Quantity vs Quality

September 14, 2008

When discussing whether quality is more important than quantity in programming circles, quality will often be cited as the clear winner. The argument is that focusing on quantity only ends up hurting us in the long run. Sacrificing quality usually means taking so called "shortcuts", which can lead to headaches in the future. When the shortcuts turn into dead ends, we end up having to take detours to get around them.

But does focusing completely on quality necessarily improve it? We try to justify spending more time improving quality by saying that once it's done the right way, the problem is less likely to resurface in other ways. In other words, we're spending more time on it now so that we don't have to in the future. But what does it actually mean to concentrate on the quality of the application? Just because I try to anticipate future uses of the code, or remove all duplication, or try to document what I'm doing doesn't necessarily mean the code is of higher quality. If there are known bugs and I eliminate those, I haven't necessarily raised the bar quality-wise. I could have introduced other defects as side effects, or some security or performance issues. I can spend more time writing tests, but again, I haven't improved the quality of the code here.

I'm not going to make an attempt to define software quality myself. I only wanted to point out that it's not completely obvious, and refactoring has its own risks. Instead, I'll summarize an interesting story I came across here.

In a ceramics class, half of the students were graded completely on quantity of work produced. The other half was graded completely on quality. You'd think that the quantity students would produce tons of sub par work, while the quality students would produce one amazing work. I did anyway.

I was wrong. The quantity group in fact ended up producing works of higher quality. They were able to learn from their own mistakes. The quality group, while coming up with sound theoretical works, failed to deliver.

This sounds very similar to programming. And unless you're this guy, it usually takes a few iterations to get something right.

We tend to learn more effectively through our own mistakes. Just like parents will let their children make their own mistakes, programmers learn to avoid pitfalls by first falling into them. The better programmers are the ones that write more code.

You come to nature with all her theories, and she knocks them all flat. -Renoir

Computer science is a misnomer. There is no series of steps to follow that will lead to a great application. There is no methodology that guarantees success. The science that we do have is what I would call "low level". We can prove that the running speed of quicksort is n log n for the average case. We can find the maximum of a set of numbers in n time. But I can't prove that my web application is not going to crash.

What makes the software engineering discipline so different from the other engineering disciplines is that absolutely all of the work happens in the design phase. When designing a building, coming up with the blueprints is just the first step. But with programming, the blueprints are everything. Naturally, I mean extremely detailed blueprints. That's really what a program is though, right? It's just a set of detailed instructions that the computer executes for us. When we're creating a building, the building is done when it's built. When creating an application, it's done when we've come up with the all of the instructions needed. It's one more step removed. That's why when we've created one copy of an application, it's trivial to create n copies.

Anyway, we slowly learn that there is no magic formula to write an effective application. There are guidelines, principles, best practices, but in the end, following all the rules doesn't guarantee a masterpiece.

This sounds a lot like the difficulties faced when trying to create a bestselling novel. There are guidelines, and patterns for plot developemnt that have worked well. But in the end, you can follow all the best practices that are out there, and still not come up with a masterpiece.

I know I'm making it sound like the both of these are very hit and miss. This is not true. Great authors consistently produce great works. Great programmers also consistently produce great applications. While it's hard to define what makes the works great, it's usually much easier to recognize. What's more is that most programmers can agree on who the great programmers are, yet when asked to quantify why, it's not easy to come up with an answer. We can all recognize it, but measuring it is difficult.

- _Your objective_
In the quantity vs. quality post above, the author names several efforts that do not necessarily improve code quality. List every one of them.

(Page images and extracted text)

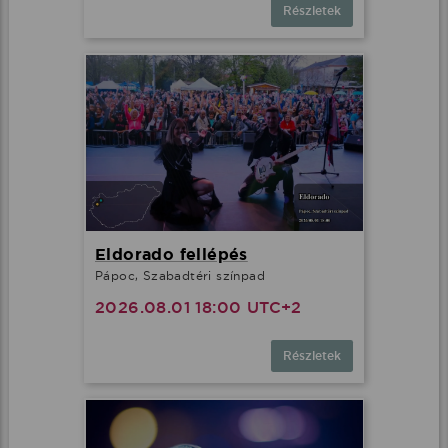
Részletek
Eldorado fellépés
Pápoc, Szabadtéri színpad
2026.08.01 18:00 UTC+2
Részletek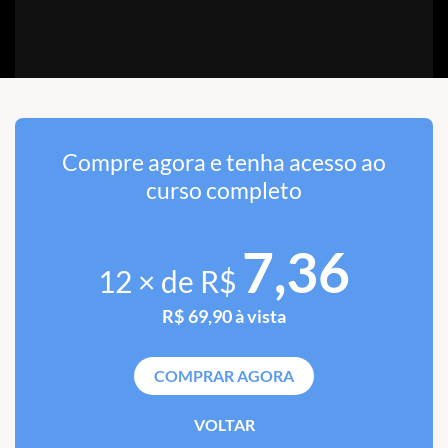
Compre agora e tenha acesso ao
curso completo
7,36
12 × de R$
R$ 69,90 à vista
COMPRAR AGORA
VOLTAR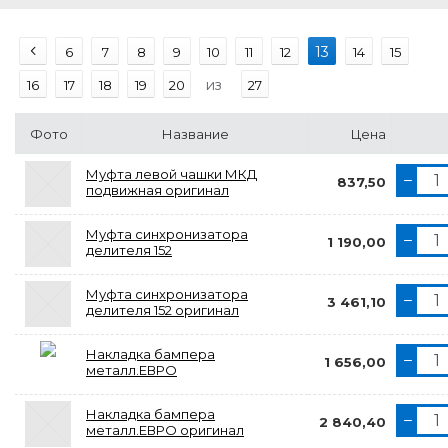
13
6
7
8
9
10
11
12
14
15
из
16
17
18
19
20
27
Фото
Название
Цена
Муфта левой чашки МКД
837,50
подвижная оригинал
Муфта синхронизатора
1 190,00
делителя 152
Муфта синхронизатора
3 461,10
делителя 152 оригинал
Накладка бампера
1 656,00
металл.ЕВРО
Накладка бампера
2 840,40
металл.ЕВРО оригинал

- _Response to this task_
- Trying to anticipate future uses of the code
- Removing all duplication
- Trying to document what one is doing
- Eliminating known bugs
- Spending more time writing tests